Why Rent A Bike In Rotterdam
Table of Contents
- 1 Why Rent A Bike In Rotterdam
- 2 The bikes
- 3 Riding in Downtown Rotterdam
- 4 Our Bike Accident
- 4.1 Het Park bij de Euromast
- 4.2 Kijk-Kubus
- 4.3 De Calypso Rotterdam (Apartment Building)
- 4.4 Eurasmus Bridge Rotterdam
- 4.5 Riding Along The Canals in Rotterdam with kids
- 4.6 Delfshaven
- 4.7 The Witte de Withstraat
- 4.8 Verdict
- 4.9 Tips for renting a bike in Rotterdam with a family
Rent a bike in Rotterdam they said, it’ll be fun they said.
They forget to mention the utter craziness of navigating a vibrant city with your kids in tow. After one bike accident and one near accident, biking in Rotterdam with kids in tow is interesting, and fun, but can also be hectic and nerve racking.
As an adult, I rarely ride a bike. I know how, but I may ride twice a year. The exercise bike at the gym does not count lol.

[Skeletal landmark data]
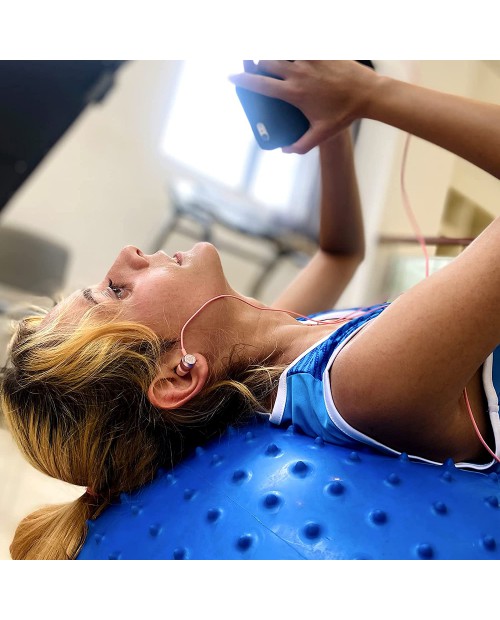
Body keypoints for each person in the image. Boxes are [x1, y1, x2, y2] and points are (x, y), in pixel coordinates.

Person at [2, 60, 500, 561]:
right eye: (114, 290)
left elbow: (339, 253)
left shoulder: (262, 351)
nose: (126, 254)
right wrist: (370, 93)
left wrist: (330, 127)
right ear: (177, 374)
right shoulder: (362, 384)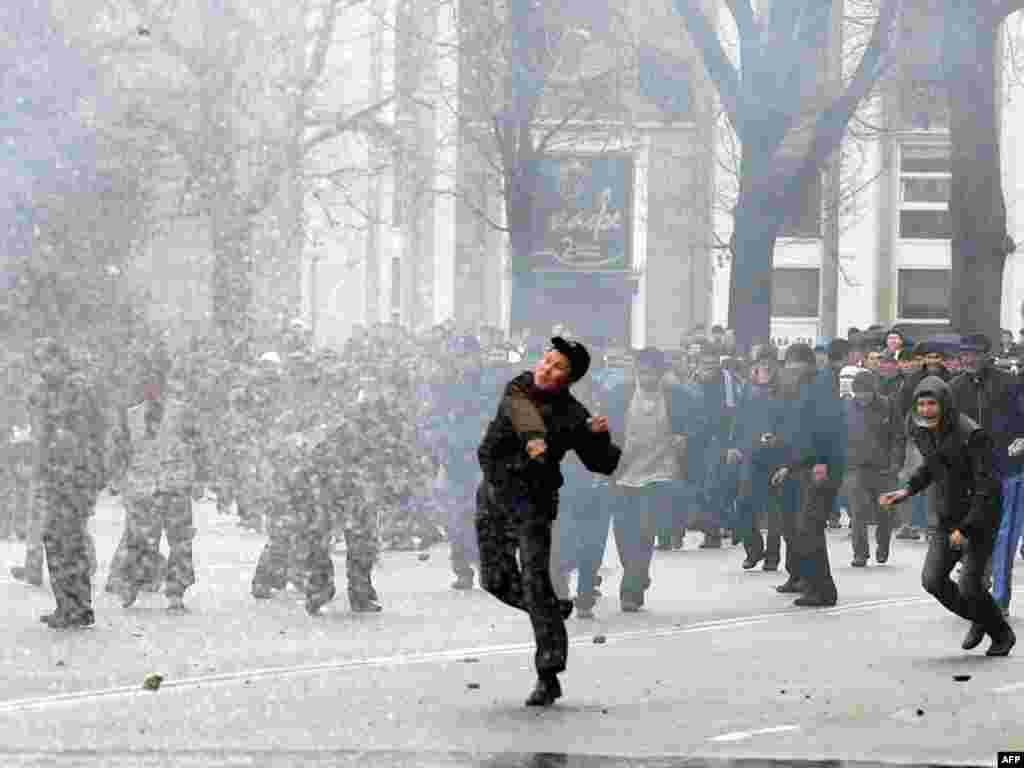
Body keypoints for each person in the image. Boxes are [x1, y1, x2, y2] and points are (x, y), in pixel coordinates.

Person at [477, 337, 622, 706]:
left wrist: (600, 437)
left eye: (558, 368)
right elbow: (522, 412)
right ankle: (551, 609)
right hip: (494, 495)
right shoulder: (519, 386)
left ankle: (549, 673)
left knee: (534, 578)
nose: (546, 369)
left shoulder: (574, 414)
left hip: (534, 504)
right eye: (547, 360)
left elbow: (601, 463)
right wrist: (535, 439)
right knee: (494, 580)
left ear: (569, 379)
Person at [880, 377, 1016, 656]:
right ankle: (983, 618)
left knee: (969, 584)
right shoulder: (922, 430)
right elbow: (932, 467)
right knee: (933, 580)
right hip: (948, 514)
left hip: (980, 514)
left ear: (945, 404)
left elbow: (986, 485)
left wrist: (967, 528)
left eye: (932, 404)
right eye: (922, 404)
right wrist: (907, 490)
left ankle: (1001, 634)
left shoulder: (970, 434)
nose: (927, 410)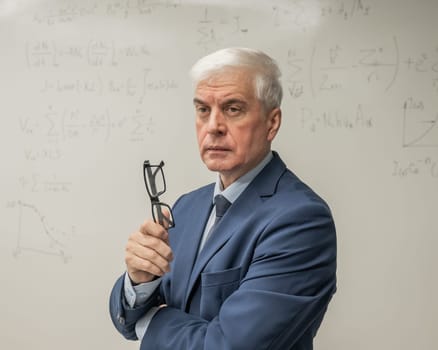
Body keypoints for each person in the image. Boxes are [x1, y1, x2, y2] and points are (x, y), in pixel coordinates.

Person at [109, 47, 337, 350]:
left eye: (233, 109)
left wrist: (152, 322)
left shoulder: (302, 220)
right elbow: (126, 320)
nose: (213, 126)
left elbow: (230, 346)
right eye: (203, 110)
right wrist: (140, 281)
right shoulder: (186, 208)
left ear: (272, 123)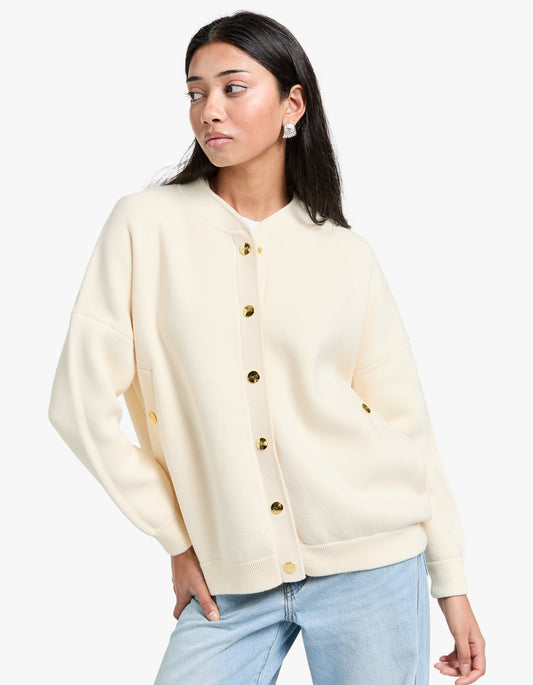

**Brief 1:** Rewrite the passage about renting a bike in Rotterdam, starting at "- 4.4 Eurasmus" and ending at "fun they said.", swapping "kids" for "children".
**Brief 2:** Carry on the piece about renting a bike in Rotterdam, picking up after its last sentence.

**Final answer 1:**
- 4.4 Eurasmus Bridge Rotterdam
- 4.5 Riding Along The Canals in Rotterdam with children
- 4.6 Delfshaven
- 4.7 The Witte de Withstraat
- 4.8 Verdict
- 4.9 Tips for renting a bike in Rotterdam with a family
Rent a bike in Rotterdam they said, it’ll be fun they said.

**Final answer 2:**
But we’re in Holland. The Dutch are renowned for their ship building, canals, windmills, tulips and bikes. Biking is a way of life in Holland. So, to try and get an authentic experience when visiting Rotterdam, we had to rent bikes and ride through the city.
It was a must.
At first we tried to find a two person bike (tandem) for an adult and child.
Ensor is 5 years old and only recently learned to ride a bike. He’s still not very good. We didn’t expect him to handle a bike on his own in a country setting, much less a bustling metropolis.
We should have taken that into account ourselves, hehehe we didn’t, but we should have. We visited around 5 bike rental shops in Rotterdam and couldn’t find a tandem bike.
So we settled for a bike with a child seat on the back.
Ensor was so disappointed, he was almost moved to tears.
He hates being treated like a baby. He wants to do everything that we do without fail. In his words “he’s a boss” lol. (Gamer talk I’ve found out).
But there was no other way we could ride. These are the some of the decisions you make traveling with kids. Picking suitable activities everyone can participate in and enjoy. It doesn’t always work out that way. Sometimes that’s how it goes. You have to keep moving forward and maybe the next activity will work better.
To cheer Ensor up, we put our DSLR camera around his neck and gave him the job of official photographer.
He loves taking pictures.
But now we have tons of blurry, and off center pictures of Rotterdam lol.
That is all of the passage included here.